Trattato di Londra (1518)

trattato firmato nel 1518

Il trattato di Londra del 1518 è un patto di non aggressione tra venti nazioni europee. I principali firmatari furono il regno di Francia, il regno d'Inghilterra, il regno di Spagna, il Sacro Romano Impero, lo Stato Pontificio, il Ducato di Borgogna e l'Olanda.

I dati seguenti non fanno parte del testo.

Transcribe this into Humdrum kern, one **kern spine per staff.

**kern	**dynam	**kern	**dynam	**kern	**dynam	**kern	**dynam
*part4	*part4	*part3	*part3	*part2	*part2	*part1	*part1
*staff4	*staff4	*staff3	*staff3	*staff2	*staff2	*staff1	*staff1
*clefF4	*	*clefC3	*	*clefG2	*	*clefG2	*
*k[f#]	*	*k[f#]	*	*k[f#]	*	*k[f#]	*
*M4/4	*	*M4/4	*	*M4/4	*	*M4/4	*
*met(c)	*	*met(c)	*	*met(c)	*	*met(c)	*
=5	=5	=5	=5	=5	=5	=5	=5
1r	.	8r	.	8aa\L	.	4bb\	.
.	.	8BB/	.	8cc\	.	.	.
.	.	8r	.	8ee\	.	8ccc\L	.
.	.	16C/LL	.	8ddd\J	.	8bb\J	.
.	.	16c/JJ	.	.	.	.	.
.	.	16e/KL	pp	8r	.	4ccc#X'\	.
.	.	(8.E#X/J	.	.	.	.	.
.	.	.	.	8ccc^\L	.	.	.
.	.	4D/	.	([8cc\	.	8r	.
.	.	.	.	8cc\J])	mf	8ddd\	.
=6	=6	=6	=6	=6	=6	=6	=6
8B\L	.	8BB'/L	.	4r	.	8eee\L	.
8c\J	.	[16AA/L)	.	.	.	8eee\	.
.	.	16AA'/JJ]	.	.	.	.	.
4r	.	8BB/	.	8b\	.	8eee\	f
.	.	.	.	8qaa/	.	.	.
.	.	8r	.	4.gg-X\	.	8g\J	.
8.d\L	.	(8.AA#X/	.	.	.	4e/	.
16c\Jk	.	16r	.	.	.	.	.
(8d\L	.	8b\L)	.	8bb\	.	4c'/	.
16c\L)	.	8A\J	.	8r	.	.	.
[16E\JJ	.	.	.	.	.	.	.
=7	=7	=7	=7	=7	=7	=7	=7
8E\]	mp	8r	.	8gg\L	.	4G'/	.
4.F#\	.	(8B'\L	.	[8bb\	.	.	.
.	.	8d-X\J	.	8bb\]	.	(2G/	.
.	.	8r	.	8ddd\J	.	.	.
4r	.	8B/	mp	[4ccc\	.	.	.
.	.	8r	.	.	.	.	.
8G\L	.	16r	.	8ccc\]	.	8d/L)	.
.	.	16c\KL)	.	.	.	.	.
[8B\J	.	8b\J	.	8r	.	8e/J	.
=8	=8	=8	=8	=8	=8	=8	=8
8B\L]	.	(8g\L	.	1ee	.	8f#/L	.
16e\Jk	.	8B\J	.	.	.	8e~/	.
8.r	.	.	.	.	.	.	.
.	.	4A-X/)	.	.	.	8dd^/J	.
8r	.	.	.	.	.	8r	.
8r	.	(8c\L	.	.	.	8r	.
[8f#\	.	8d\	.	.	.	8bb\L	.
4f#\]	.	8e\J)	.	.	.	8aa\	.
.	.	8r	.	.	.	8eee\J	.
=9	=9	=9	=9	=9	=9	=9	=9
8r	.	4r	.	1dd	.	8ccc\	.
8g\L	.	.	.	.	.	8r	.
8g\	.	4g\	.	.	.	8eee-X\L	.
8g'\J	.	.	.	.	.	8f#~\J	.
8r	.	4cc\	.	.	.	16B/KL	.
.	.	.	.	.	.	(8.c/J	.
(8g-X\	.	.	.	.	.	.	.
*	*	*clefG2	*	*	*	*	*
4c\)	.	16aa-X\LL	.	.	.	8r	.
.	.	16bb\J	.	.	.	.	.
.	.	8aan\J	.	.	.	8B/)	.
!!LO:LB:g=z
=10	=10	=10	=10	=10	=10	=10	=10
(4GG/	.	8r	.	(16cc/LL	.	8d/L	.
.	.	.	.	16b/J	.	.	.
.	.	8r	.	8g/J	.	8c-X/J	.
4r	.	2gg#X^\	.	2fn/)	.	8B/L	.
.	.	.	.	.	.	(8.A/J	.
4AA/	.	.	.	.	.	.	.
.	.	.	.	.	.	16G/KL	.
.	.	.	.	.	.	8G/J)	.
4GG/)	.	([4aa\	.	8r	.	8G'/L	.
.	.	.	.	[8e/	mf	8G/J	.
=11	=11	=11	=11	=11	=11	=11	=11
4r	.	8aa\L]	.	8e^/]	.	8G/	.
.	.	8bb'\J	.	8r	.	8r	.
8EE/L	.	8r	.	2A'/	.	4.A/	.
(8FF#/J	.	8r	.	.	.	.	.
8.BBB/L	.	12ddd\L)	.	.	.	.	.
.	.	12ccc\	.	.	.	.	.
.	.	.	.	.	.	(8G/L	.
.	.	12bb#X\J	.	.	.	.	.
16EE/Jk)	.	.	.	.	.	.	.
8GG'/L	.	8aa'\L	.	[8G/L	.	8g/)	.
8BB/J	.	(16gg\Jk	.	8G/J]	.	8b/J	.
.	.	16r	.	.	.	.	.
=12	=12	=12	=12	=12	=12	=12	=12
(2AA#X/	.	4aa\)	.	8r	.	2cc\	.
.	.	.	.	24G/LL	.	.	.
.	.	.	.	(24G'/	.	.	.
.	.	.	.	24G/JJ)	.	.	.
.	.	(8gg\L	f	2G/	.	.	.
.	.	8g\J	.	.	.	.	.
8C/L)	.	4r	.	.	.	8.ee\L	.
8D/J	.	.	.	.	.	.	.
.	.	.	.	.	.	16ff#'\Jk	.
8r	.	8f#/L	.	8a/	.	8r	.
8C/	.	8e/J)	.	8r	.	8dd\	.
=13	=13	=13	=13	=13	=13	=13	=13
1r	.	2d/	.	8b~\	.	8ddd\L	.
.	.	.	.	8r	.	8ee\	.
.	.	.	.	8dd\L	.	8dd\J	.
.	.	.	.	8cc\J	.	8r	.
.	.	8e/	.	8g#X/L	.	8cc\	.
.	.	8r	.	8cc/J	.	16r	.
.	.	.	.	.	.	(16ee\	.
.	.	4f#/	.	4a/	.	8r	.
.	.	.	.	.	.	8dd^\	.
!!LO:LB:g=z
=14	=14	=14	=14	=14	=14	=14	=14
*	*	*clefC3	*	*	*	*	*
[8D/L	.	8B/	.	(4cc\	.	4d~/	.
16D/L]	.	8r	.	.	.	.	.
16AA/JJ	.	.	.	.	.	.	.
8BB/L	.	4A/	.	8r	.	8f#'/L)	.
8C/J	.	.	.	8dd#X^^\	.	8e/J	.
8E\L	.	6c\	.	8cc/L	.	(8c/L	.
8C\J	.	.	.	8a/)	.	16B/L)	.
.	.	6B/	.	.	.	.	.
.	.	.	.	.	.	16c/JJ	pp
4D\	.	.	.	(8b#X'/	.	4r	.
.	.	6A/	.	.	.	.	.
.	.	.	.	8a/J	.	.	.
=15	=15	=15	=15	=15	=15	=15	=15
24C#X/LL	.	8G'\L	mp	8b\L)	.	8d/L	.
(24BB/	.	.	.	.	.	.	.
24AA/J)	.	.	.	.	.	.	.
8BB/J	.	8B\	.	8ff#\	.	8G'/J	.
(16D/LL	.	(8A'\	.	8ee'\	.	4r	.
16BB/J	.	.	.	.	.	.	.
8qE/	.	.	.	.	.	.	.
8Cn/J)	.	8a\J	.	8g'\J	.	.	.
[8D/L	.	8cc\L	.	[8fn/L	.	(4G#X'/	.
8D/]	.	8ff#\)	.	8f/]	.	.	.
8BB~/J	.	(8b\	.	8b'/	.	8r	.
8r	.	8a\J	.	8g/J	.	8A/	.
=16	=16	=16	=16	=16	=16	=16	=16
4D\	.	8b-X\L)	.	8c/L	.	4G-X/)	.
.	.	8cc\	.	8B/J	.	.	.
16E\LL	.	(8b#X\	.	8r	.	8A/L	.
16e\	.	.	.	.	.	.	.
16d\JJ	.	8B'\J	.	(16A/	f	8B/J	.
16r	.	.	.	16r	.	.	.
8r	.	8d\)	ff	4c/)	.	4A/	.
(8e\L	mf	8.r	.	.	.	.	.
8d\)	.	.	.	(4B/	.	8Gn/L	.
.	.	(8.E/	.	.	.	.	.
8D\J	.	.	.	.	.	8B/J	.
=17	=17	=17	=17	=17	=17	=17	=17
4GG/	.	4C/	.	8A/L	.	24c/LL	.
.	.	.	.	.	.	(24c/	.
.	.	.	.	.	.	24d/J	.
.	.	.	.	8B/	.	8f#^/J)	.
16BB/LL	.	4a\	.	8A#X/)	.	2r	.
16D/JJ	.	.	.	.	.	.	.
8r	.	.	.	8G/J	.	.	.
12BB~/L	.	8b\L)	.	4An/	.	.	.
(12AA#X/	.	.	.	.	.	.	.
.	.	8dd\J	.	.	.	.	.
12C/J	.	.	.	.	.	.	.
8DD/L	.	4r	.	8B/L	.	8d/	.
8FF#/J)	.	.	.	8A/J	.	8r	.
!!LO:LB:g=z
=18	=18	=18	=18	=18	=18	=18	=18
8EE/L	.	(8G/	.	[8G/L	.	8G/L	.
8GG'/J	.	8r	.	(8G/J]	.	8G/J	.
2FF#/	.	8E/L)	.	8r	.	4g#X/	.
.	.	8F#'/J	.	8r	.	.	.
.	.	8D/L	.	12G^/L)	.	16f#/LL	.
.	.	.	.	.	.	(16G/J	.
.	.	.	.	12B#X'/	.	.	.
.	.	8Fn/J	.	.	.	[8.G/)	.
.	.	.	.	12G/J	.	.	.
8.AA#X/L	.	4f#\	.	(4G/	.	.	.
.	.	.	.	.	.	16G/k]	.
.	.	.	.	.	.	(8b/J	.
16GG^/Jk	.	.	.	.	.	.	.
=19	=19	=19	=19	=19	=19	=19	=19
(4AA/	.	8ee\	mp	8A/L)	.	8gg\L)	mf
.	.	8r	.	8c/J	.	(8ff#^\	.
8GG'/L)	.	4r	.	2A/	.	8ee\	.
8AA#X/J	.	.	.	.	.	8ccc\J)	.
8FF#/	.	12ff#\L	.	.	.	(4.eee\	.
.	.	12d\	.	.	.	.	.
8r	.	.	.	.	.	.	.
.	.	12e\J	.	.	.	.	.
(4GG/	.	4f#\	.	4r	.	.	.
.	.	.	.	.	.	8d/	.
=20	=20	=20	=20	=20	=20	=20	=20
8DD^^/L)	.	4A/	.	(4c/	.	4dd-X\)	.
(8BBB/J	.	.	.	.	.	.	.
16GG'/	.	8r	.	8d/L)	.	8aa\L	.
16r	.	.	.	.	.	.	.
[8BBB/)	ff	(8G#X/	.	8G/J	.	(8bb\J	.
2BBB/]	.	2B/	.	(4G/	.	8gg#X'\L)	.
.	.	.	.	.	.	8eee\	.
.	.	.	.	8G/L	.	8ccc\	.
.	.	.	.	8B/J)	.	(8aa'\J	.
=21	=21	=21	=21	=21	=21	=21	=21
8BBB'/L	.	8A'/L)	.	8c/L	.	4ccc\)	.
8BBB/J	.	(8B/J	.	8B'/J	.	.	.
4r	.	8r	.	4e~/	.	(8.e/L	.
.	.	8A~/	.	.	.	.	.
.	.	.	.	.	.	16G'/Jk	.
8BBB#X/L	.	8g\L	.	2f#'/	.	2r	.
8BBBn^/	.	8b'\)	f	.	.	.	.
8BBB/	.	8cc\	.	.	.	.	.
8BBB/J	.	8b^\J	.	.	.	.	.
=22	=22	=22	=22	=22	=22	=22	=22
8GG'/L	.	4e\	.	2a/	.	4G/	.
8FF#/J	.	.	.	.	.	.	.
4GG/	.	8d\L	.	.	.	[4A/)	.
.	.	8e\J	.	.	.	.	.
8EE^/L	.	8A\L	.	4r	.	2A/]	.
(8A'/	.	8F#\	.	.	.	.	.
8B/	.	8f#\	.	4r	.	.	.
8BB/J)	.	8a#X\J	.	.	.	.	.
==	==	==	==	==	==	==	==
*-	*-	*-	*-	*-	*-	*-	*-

Il cardinale Thomas Wolsey

Il trattato venne promosso dal cardinale Thomas Wolsey, lord cancelliere di Enrico VIII d'Inghilterra[1], che per questo riunì gli ambasciatori delle altre nazioni europee a Londra. Il Trattato nacque per porre fine all'invasione della Francia da parte dell'Inghilterra, su richiesta di papa Leone X che voleva riappacificare le nazioni europee per lanciare una crociata contro l'Impero ottomano che nel frattempo stava invadendo i Balcani.

Condizioni modifica

Tutti i paesi europei vennero invitati a Londra, il trattato infatti sperava di unire 20 capi di Stato europei affinché si riappacificassero e concludessero ogni genere di conflitto sia militare che politico. Nell'ottobre 1518 i primi a firmare il trattato furono i rappresentanti di Inghilterra e Francia, poi si è allargato alle altre nazioni europee e allo Stato Pontificio.

L'accordo stabiliva una lega difensiva basata su quanto segue: ogni stato doveva impegnarsi ad attuare una attiva politica estera di non aggressione, ma anche a dichiarare guerra a quelle nazioni che avessero infranto i termini del trattato.

Conseguenze modifica

Il trattato ebbe successo, ma portò la pace per un periodo molto ridotto. L'anno successivo infatti scoppiò una guerra tra la Francia di Francesco I di Francia e la Spagna dell'imperatore Carlo V, nella quale fu coinvolta anche l'Inghilterra che si schierò con l'imperatore e poi nel 1523 il Regno di Danimarca e il Regno di Svezia entrarono in guerra sciogliendo l'Unione di Kalmar. Il trattato di Londra fu quindi l'ultimo trattato di pace tra le nazioni europee, prima del congresso di Vienna del 1815.

Note modifica

  1. ^ Kenneth O. Morgan (a cura di), Storia dell'Inghilterra, Bompiani, 2009, p. 221.